A look at North Korean crypto stealing tactics
The Record’s Jonathan Greig broke down a recently report on these tactics from Proofpoint, hightling the work of the APT TA444. The report describes the group as working “with a startup mentality and a passion for cryptocurrency.” While the groups activities overlap with other North Korean-linked threat actors, like Lazarus Group, it stands out as seemingly only interested in generating revenue, rather than cyber espionage.
In the past, the group spread malware through malicious documents, but in 2022 expanded to using email marketing tools. These tools allowed it to more easily get past spam filters and seem legitimate. It combines this with aggressive social media strategies, contacting potential victims on LinkedIn with faked job offers. The United States Treasury Department estimates the group used various cryptocurrency mixers to launder over $120 million.

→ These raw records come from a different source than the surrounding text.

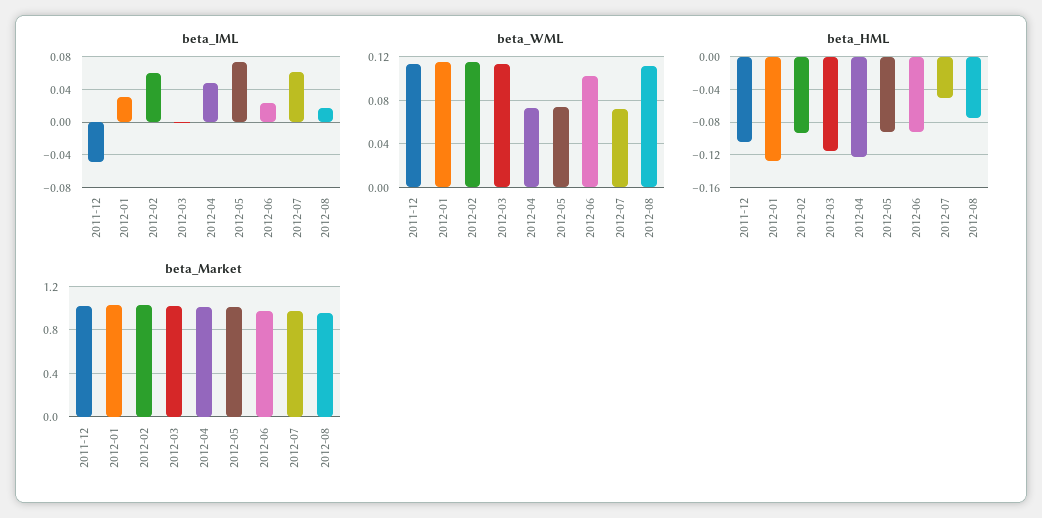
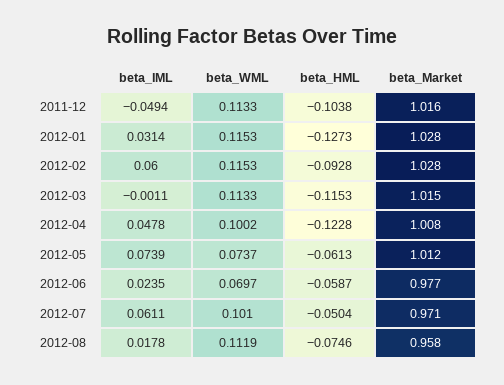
beta_WML, 2012-04: 0.07 -> 0.1002
beta_WML, 2012-06: 0.1 -> 0.0697
beta_WML, 2012-07: 0.07 -> 0.101
beta_HML, 2012-05: -0.09 -> -0.0613
beta_HML, 2012-06: -0.09 -> -0.0587

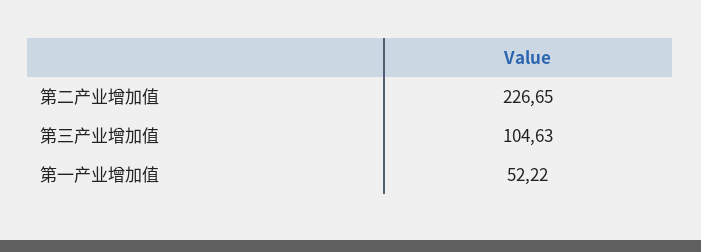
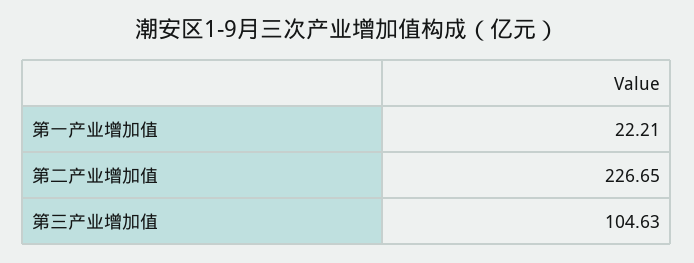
第一产业增加值: 52.22 -> 22.21

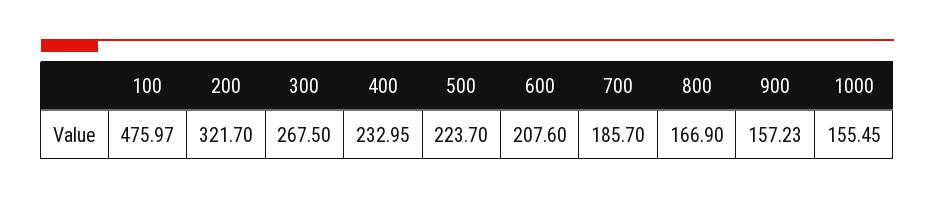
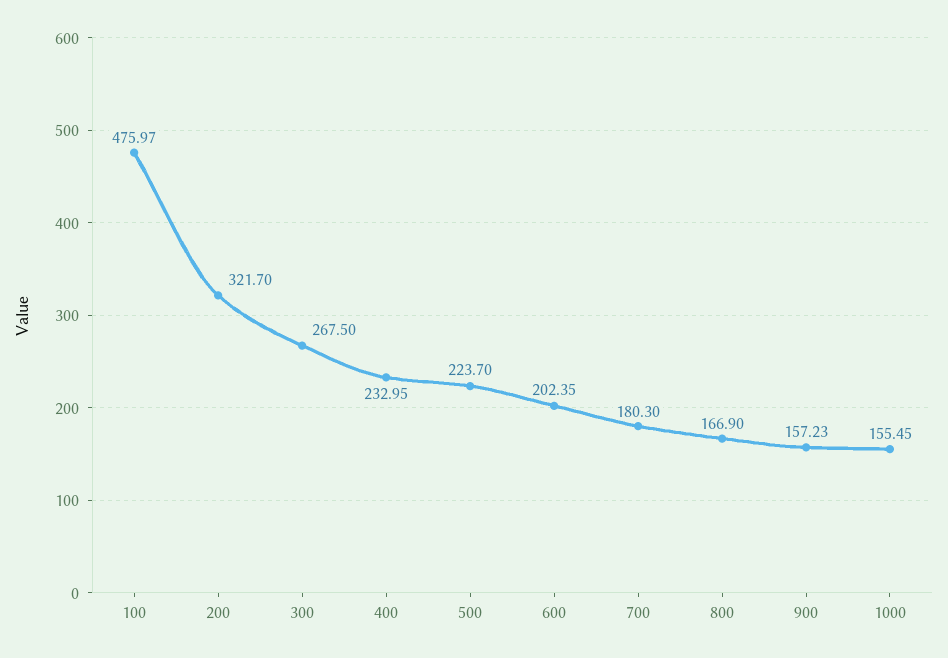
600: 207.6 -> 202.35
700: 185.7 -> 180.3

Russia saw record DDoS attacks
A new report from the Russian telco Rostelecom disclosed that in 2022 it identified 21.5 million critical web attacks, with DDoS attack impacting 600 organizations in the country across private business and state services. Russian government serviced accounted for 30% of all DDoS attacks, with total DDoS attack up 12 times from the previous year. While one attack lasted three months, most were not very powerful or long lasting. The Russian service DLBI also estimates that in the last year, data leaks impacted 75% of all Russian citizens.
China leads in facial recognition tech exports
The Brookings Institution published a new study from Harvard and MIT, looking technology exports by country. It found China led all exports with 201 deals involving sending the technology abroad. US firms came in second with 128 deals. China also led the US in AI export deals, with 250 export deals compared to 136. Combined the two countries accounted for 23.5% of all AI export deals. One of the reports authors, Harvard economist David Yang, sayid while recent US foreign policy seeks to limit China’s development of new capabilities, it generally doesn’t limit the transfer of existing tech. China can lead facial recognition exports because it “already developed a comprehensive suite of surveillance AI tech that it can sell.”
(Wired)
Kronos Malware Reemerges
Experts believe Kronos malware emerged from leaked Zeus malware source code, sold to Russian actors back in 2011. A newer variant emerged in 2014. It served as a vector for downloading other malware. After that it emerged again in 2918 as a banking trojan referred to as Osiris. This contained some differences but used the same underlying techniques. The latest resurrection of this malware seems to have come last year, attacking financial institutions as a malicious Chrome extension named Seguridad. This variant looked to steal sensitive information from a device, like login credentials and tokens. Security Intelligence reports attacks successfully used it against a financial institution in Mexico.
And now a word from our sponsor, SafeBase
India’s new mobile OS makes big security claims
India continues to maintain a contentious relationship with tech platforms, including mobile operating systems like Android. That OS dominates the Indian market. A recent Supreme Court ruling will see Google opening up Play Store services more broadly in the country. But last week the Indian Institute of Technology announced a new mobile OS called BharOS, aimed as a home grown alternative. India’s minister for education and skill development and entrepreneurship Dharmendra Pradhan demonstrated it this week.
Pradhan claimed the OS shipped with no preloaded apps, shared no user data, and worked with private app stores. He also claimed the OS couldn’t run malware, but provided no details about how this is even remotely possible. Screenshots of the OS show what looks like the Android keyboard app with design elements that look similar to Android. Prior reporting also says its based on the Linux kernel, so it would seem malware would be eminently possible on the platform.
Hacked WordPress sites redirect to ad pages
According to a new report from Sucuri, a recently campaign infected WordPress sites with a malicious index.php file. This initially sent users to fake CAPTCHA scam pages, but recently switched to sending visitors to sketchy ad networks. Some of the ads include ones for malicious “ad blockers” that actually spur installing more malware on a system. This campaign seems like it goes back to at least 2017, but recently increased activity in December 2022 to impact over 3,600 sites.
Blackberry malware report
That finding comes from the company’s Quarterly Threat Intelligence Report, which disclosed it stopped 1.75 million malware attacks in 90 days. The most common malware used came from Emotet, the Qakbot phishing network, and the GuLoader infostealer. The report also found that, despite its repudiation, attackers continue to find ways of targeting macOS. It found data stealer Dock2Master the most commonly installed app. The report found the app at 34% of client organizations using macOS on their networks.
Yahoo is back on top…with phishing
Check Point released its report on the most spoofed brands for Q4 2022. It found that Yahoo overtook DHL as the most imitated brand, used in 20% of all phishing attempts in the wild. Malicious emails tried to entice click through by offering prize money from Yahoo contents. DHL only moved down one on the list, down to 16% of all phishing attempts, while Microsoft came in third. Overall Check Point found the tech industry saw the most brand imitators in phishing messages, followed by shipping brands and social networks.